JAKARTA – Rencana privatisasi atau menjual saham subholding PT Pertamina (Persero) melalui mekanisme penawaran saham perdana (initial public offering/IPO) menjadi satu dari beberapa tuntatan penolakan yang disuarakan serikat pekerja Pertamina. Hal ini terungkap dari pernyataan sikap Serikat Pekerja Refinery Unit III Plaju bersama Federasi Serikat Pekerja Pertamina Bersatu (FSPPB).

“Berdasarkan UUD 1945 Pasal 33 Ayat 3, maka seluruh aset Pertamina harus dikuasai oleh negara dan dipergunakan sebesar-besarnya untuk kemakmuran rakyat Indonesia,” kata Muhamad Yunus, Ketua Umum Serikat Pekerja RU III Plaju, Senin (15/6).

Yunus menekankan, berbagai upaya dan cara membenahi Pertamina agar lebih maju sebenarnya sah-sah saja. Namun, penguasaan negara dan hak konstitusi rakyat terhadap BUMN tidak boleh di negasikan. Sebab secara historis, Pertamina adalah bagian dari perjuangan rakyat Indonesia. Oleh karena itu, lepas dari pembentukan Holding dan Subholding pemerintah seharusnya tidak memperlakukan Pertamina selayaknya perusahaan swasta.

“Kontrol dan peran negara sangat dibutuhkan untuk memproteksi Pertamina dari mafia migas yang semakin masif dalam mekanisme pasar (kapitalisme),” tandas Yunus.

Hasil RUPS Pertamina pada 12 Juni 2020, berdasarkan Salinan Keputusan Menteri BUMN No.SK-198/MBU/06/2020, tentang Pemberhentian, Perubahan Nomenklatur Jabatan, Pengalihan Tugas dan Pengangkatan Anggota Anggota Direksi Perusahaan Perseroan (Persero) PT Pertamina, ditetapkan struktur organisasi direksi yang semula 11 orang menjadi 6 orang. Direktorat Operasional yang sebelumnya ada di Pertamina akan masuk ke dalam beberapa Subholding yang telah di bentuk, yaitu Subholding Upstream, Subholding Refinery & Petrochemical, Subholding Commercial & Trading, Subholding Power & New and Reneawable Energy, Subholding Gas serta Shipping Company yang tertuang di dalam SK No.Kpts-18/C00000/2020-S0 Tanggal 12 Juni 2020 tentang Struktur Organisasi Dasar PT Pertamina (Persero).

Serikat Pekerja Pertamina RU III Plaju juga menyayangkan perubahan struktur organisasi dasar Pertamina (Persero) yang sangat signifikan tanpa ada komunikasi antara wakil pekerja dengan perusahaan sesuai kesepakatan bersama yang tertuang dalam Perjanjian Kerja Bersama (PKB) periode 2019-2021 Pasal 7 Ayat 7 dan Ayat 8.

Yunus mengatakan pembentukan holding dan subholding dilakukan secara targesa-gesa di tengah triple shock yang sedang melanda Pertamina, yaltu melemahnya harga minyak dunia, tingginya nilai tukar dolar Amerika Serikat dan pandemi global Covid-19. Kondisi triple shock tersebut menyebabkan penurunan volume produksi dan penjualan produk Pertamina.

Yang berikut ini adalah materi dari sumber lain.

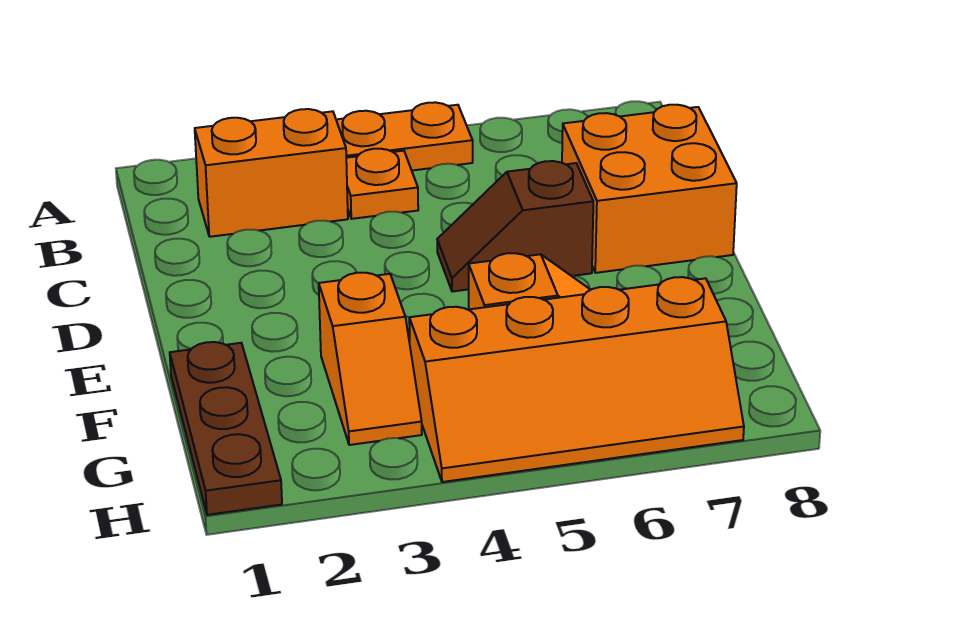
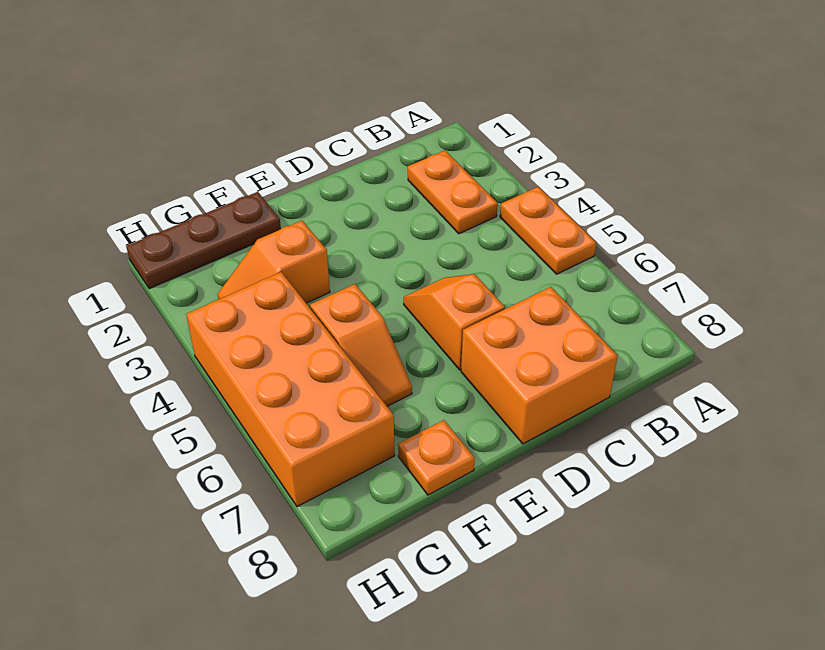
orange 1x2 brick [195,109,348,237] -> orange 1x2 plate [408,151,498,234]
orange 1x1 plate [346,149,418,219] -> orange 1x1 plate moved to [398,420,475,495]
brown 1x2 slope [437,161,593,292] -> orange 1x2 slope [404,274,505,370]
orange 2x4 slope [409,277,744,482] -> orange 2x4 brick [186,272,395,507]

Struktur organisasi holding dan subholding yang telah ditetapkan, sebagian diduduki oleh eksternal Pertamina yang belum memiliki pengalaman dalam bidang oil and gas. Selain itu, belum adanya kejelasan terkait portofolio unit operasi subholding, termasuk status pekerja Pertamina yang selama ini berada di subholding.(RA)

Pernyataan Sikap SPP RU III – FSPPB (Federasi Serikat Pekerja Pertamina Bersatu) :

1. Menolak keras pembentukan holding dan subholding Pertamina.

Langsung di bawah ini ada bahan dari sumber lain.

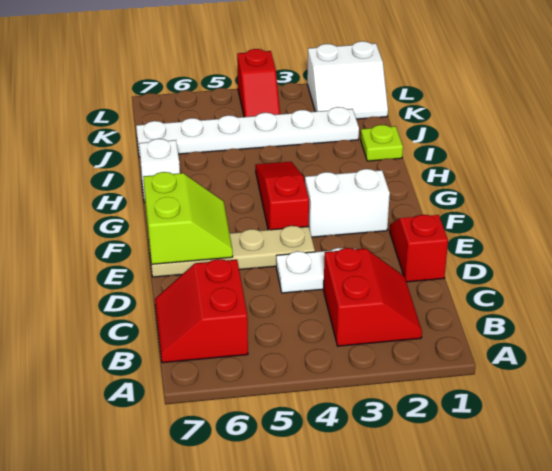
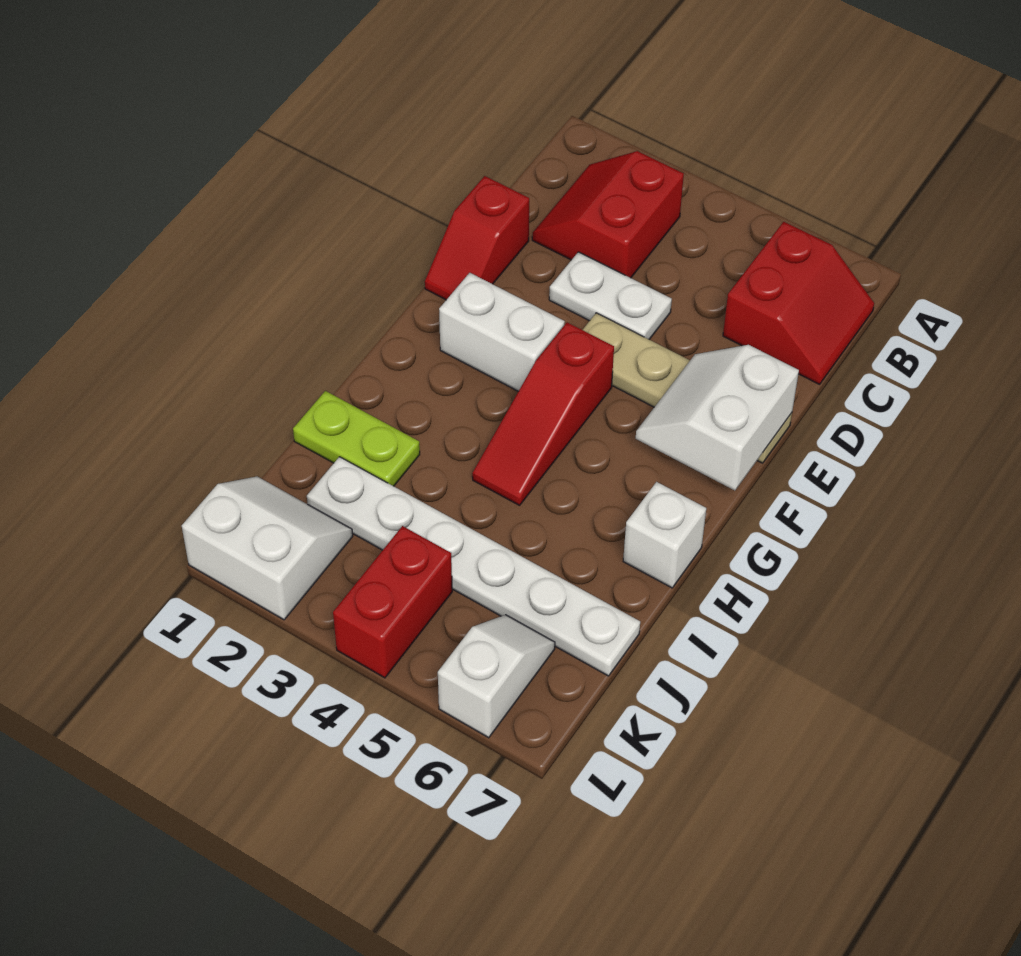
lime 2x2 slope [143,172,233,264] -> white 2x2 slope [636,345,799,490]
lime 1x1 plate [361,125,403,161] -> lime 1x2 plate [293,391,420,486]
red 1x2 slope [237,49,280,117] -> red 1x2 brick [333,526,452,678]
none -> white 1x2 slope [438,615,555,738]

2. Menolak keras upaya privatisasi anak perusahaan subholding melalui IPO.

3. Perusahaan berkewajiban untuk mematuhi dan melaksanakan seluruh isi dan ketentuan ketentuan yang telah dituangkan dalam Perjanjian Kerja Bersama (PKB) periode 2019 – 2021 yang sampai dengan saat ini masih berlaku.

4. Perusahaan mengoptimalkan kader internal Pertamina untuk menduduki jabatan strategis perusahaan.

5. Perusahaan agar fokus dalam perbaikan neraca keuangan dan manajerial untuk meningkatkan investasi.